A MAP of the former Soviet Union must be a troubling, if not colourful, sight for a former KGB officer such as Vladimir Putin as he prepares for a summit with President Bush next week.
Since Mr Putin became President of Russia in 2000, the United States has relentlessly encroached on Moscow’s sphere of influence in Eastern Europe, the Caucasus and Central Asia. First the conflict in Afghanistan brought
US troops to Uzbekistan and Kyrgyzstan.
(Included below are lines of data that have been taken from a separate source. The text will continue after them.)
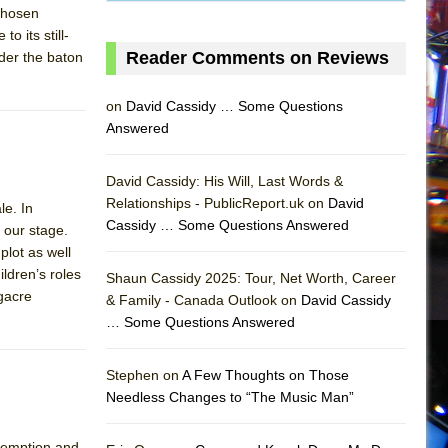
chosen
o its still-
Reader Comments on Reviews
der the baton
on
David Cassidy … Some Questions
Answered
David Cassidy: His Will, Last Words &
Relationships - PublicReport.uk on
David
le. In
Cassidy … Some Questions Answered
n our stage.
plot as well
AS
ildren’s roles
Shaun Cassidy 2025: Tour, Net Worth, Career
gacre
& Family - Canada Outlook on
David Cassidy
… Some Questions Answered
Stephen on
A Few Thoughts on Those
Needless Changes to “The Music Man”
demption and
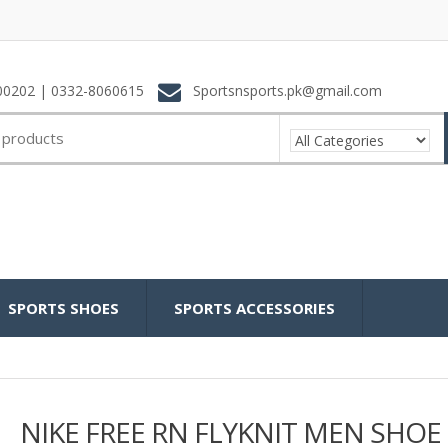
0202 | 0332-8060615
Sportsnsports.pk@gmail.com
SPORTS SHOES
SPORTS ACCESSORIES
NIKE FREE RN FLYKNIT MEN SHOE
Then the Rose Revolution swept a Western-minded liberal into power in Georgia in 2003. Within a few months the US was training Georgian special forces.
Next Nato fighter jets arrived in the former Soviet republic of Lithuania after its accession to the alliance in 2004. And late last year Russia lost its foothold in Ukraine when the Western-leaning liberal Viktor Yushchenko came to power.
But the erosion of Russia’s strategic orbit does not stop there, analysts say. They are predicting a series of copycat “revolutions” in Kyrgyzstan, Moldova, Armenia and, possibly, Kazakhstan that will dash for good Mr Putin’s aspirations to reassert Moscow’s influence over its former empire.
The Russian media have even come up with names for future revolutions: grape for Moldova; apricot for Armenia; aubergine for Azerbaijan; and amber for the tiny Russian enclave of Kaliningrad.
One of the places they are not predicting revolution is in Russia itself,
where Mr Putin recently abolished direct elections for regional governors.